Even before the FEC’s decision, 27 corporations and foundations turned down the League’s entreaties, and internal documents from the time obtained from the University of Maryland suggest the kind of persistence League members needed to convince reluctant companies to give. But presidential debates were not yet a fixture of election season.
“We face a chicken-and-egg situation,” wrote Jim Karayn, the executive director for the presidential debates hosted by the League, in 1976.
“Foundations and industries have both told us that money will be available if the candidates agree to debate. But without up-front funds, it is difficult to mount a campaign large enough, and professional enough, to attract the candidates,” Karayn added.
By the mid-to-late 1980s, the situation changed dramatically and presidential debates now a critical component of the campaign cycle. And, by 1984, the list of the League’s “major contributors” for the debates had dramatically expanded, with names like Standard Oil, AT&T, Hallmark, J. C. Penney, and Chrysler joining the fray.
This escalated with the takeover of the debates by the CPD in 1988, a nominally non-partisan organization, but which in fact has substantial links to both major parties and was created via the signatures of the heads of the Democratic National Committee and Republican National Committee.

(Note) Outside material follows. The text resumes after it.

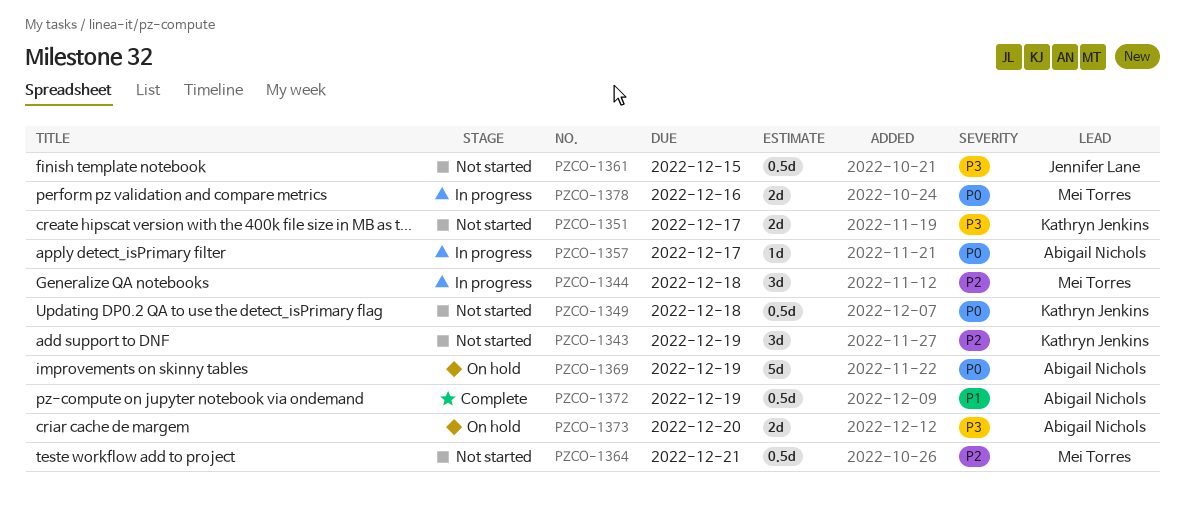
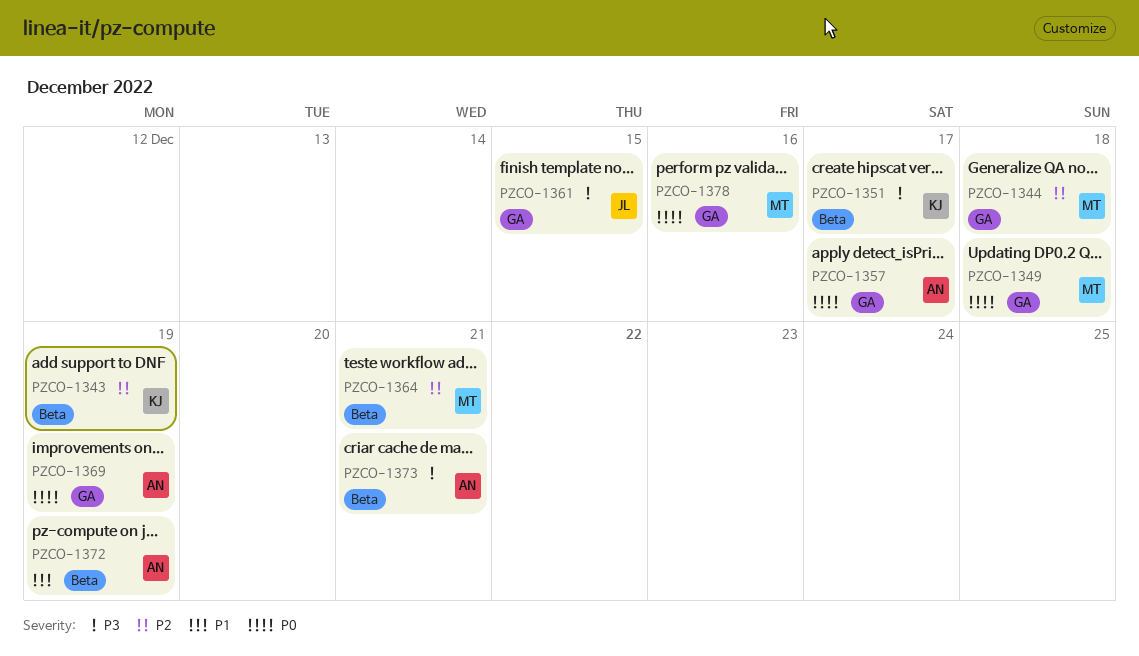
PZCO-1349, owner: Kathryn Jenkins -> Mei Torres
PZCO-1373, due: Dec 20 -> Dec 21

“When the [CPD] took over, they immediately got a lot of money from big corporations, which we never could do,” Neuman told Shadowproof. “We’re talking like $100,000.”
Documents gathered from the Gerald Ford Presidential Library show CPD invited Melvin Laird — a former Congressman and Nixon’s secretary of defense — onto its advisory board in 1987, one of a “small number of leaders” from business, the arts, academia, and other sectors that it tapped for this purpose.
“I know that you serve on the board of Metropolitan Life, Martin Marietta, and Phillips Petroleum,” wrote CPD co-chair Frank Fahrenkopf, Jr. — then still the chairman of the Republican National Committee — in a letter to Laird one year later. “Would you be so kind as to assist the Commission by attempting to solicit financial support from the three companies in question?”
At the same time, the corporate donors, which had once given to the League, switched over to funding the CPD. AT&T, Hallmark, IBM and Chrysler all became contributors to the CPD, and they were joined by companies like Philip Morris, Prudential, Ford, Nabisco, Revlon, and Pfizer.
Since then, corporate donations directly to the CPD have remained a staple in the election cycles ahead and 2016 has brought more of the same.
“What Do We Get In Return?”
Critics say it is not hard to see why so many corporations help bankroll the debates. It is not just to get public recognition and for a chance to see the debate in-person.
“I think that the companies, they wanted to be on the good side of the politicians,” former League President Nancy Neuman told Shadowproof. “They couldn’t get anything out of us.”
In fact, Stephen Lambright, Anheuser-Busch’s former general counsel and executive, made the company’s goals clear in a 1996 interview, where he said the company’s aim was to “maintain relationships.”
“What do we get in return?” the St. Louis Post-Dispatch reported him saying in a 2000 article. “Maybe an open door to an elected or government official. The only thing we ask is the chance to give our point of view.”
CPD did not respond to repeated requests for comment for this story.
Reporting contributed by Itai Vardi.